OSHA has also clarified that in determining the TQ only the
weight of the actual listed chemical will be considered.
Commentary
In many ways I really think that the new OSHA interpretation
makes a lot of sense. Aligning the concentration rule with the EPA’s RMP
program will, in the long run, eliminate a lot of confusion that exists between
the two programs.
I am not sure, however, that either program can really
justify that they identify hazardous mixtures that could harm either facility
employees (the goal of the PSM program) or facility neighbors (the goal of the
RMP program) if they were released from the process. Short of actually
measuring the hazard (relatively easy for flammable hazards, very complicated
and expensive for toxic hazards and somewhere in between for corrosive hazards)

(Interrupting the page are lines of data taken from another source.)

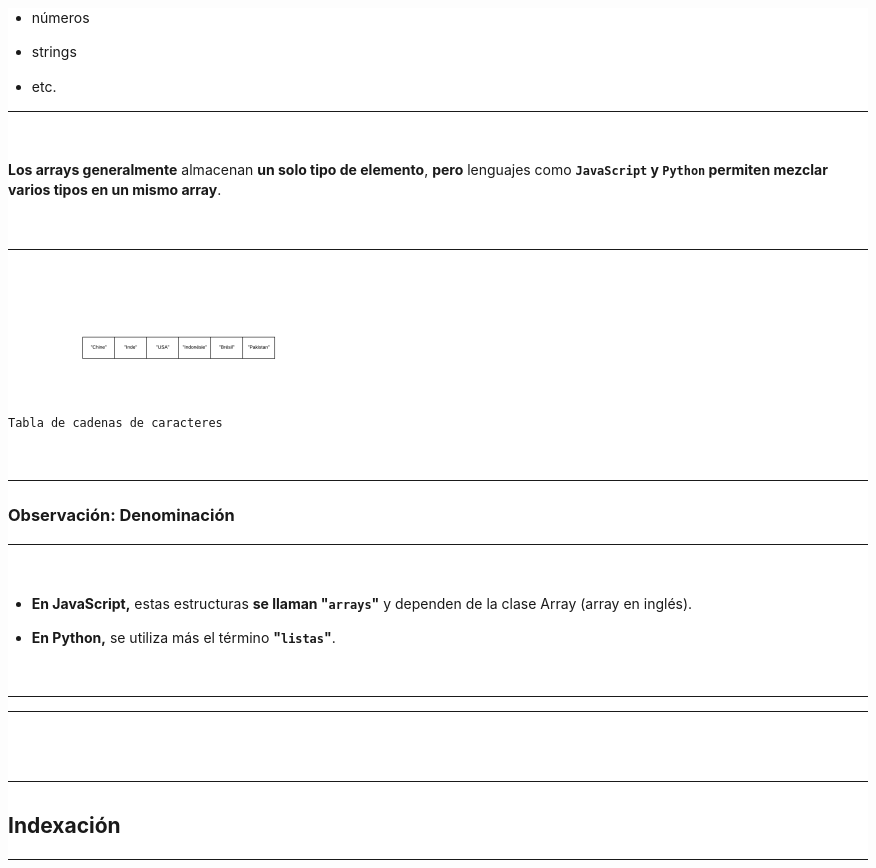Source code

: - números

- strings

- etc.

---

<br>

**Los arrays generalmente** almacenan **un solo tipo de elemento**, **pero** lenguajes como **`JavaScript` y `Python` permiten mezclar varios tipos en un mismo array**.

<br>

---

<br>

![Tabla/Array/Arreglo/(lista en python)](./02-Declaracion/img/array_1.png)

```
Tabla de cadenas de caracteres
```

<br>

---

### **Observación: Denominación**

---

<br>

- **En JavaScript,** estas estructuras **se llaman "`arrays`"** y dependen de la clase Array (array en inglés).

- **En Python,** se utiliza más el término **"`listas`"**.

<br>

---

---

<br>

<br>

---

## **Indexación**

---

I suppose that this is a reasonable method of estimating process hazards.
Process owners should, in my opinion, be given an option to prove that the
concentration in their process is safe as a method to opt out of either the PSM
or RMP programs.
I am very concerned, however, that a major change has been
made to a major regulatory program without adequately involving the regulated
and affected communities involved in the change. I understand that there has
not actually been a change in the wording of §1910.119. Technically this may mean that there has
not been a change to the regulation that needed to go through the publish and
comment process. But there has been a significant change made to the regulatory
process.
I suspect that there are a very large number of chemical
processes that were not ‘covered’ under the old MCGC interpretation that now
will be covered under the 1% interpretation. Bringing these process may (or may
not) be a process safety improvement (probably will be in most cases in my
opinion), but it is certainly a major increases in regulatory coverage; an
increase made by administrative fiat.
There has certainly been no attempt by OSHA to estimate the
cost of this change or justify that cost by estimates of safety improvement. In
my not so humble opinion, until that risk benefit calculation is publicly made,
OSHA cannot go through with this program change.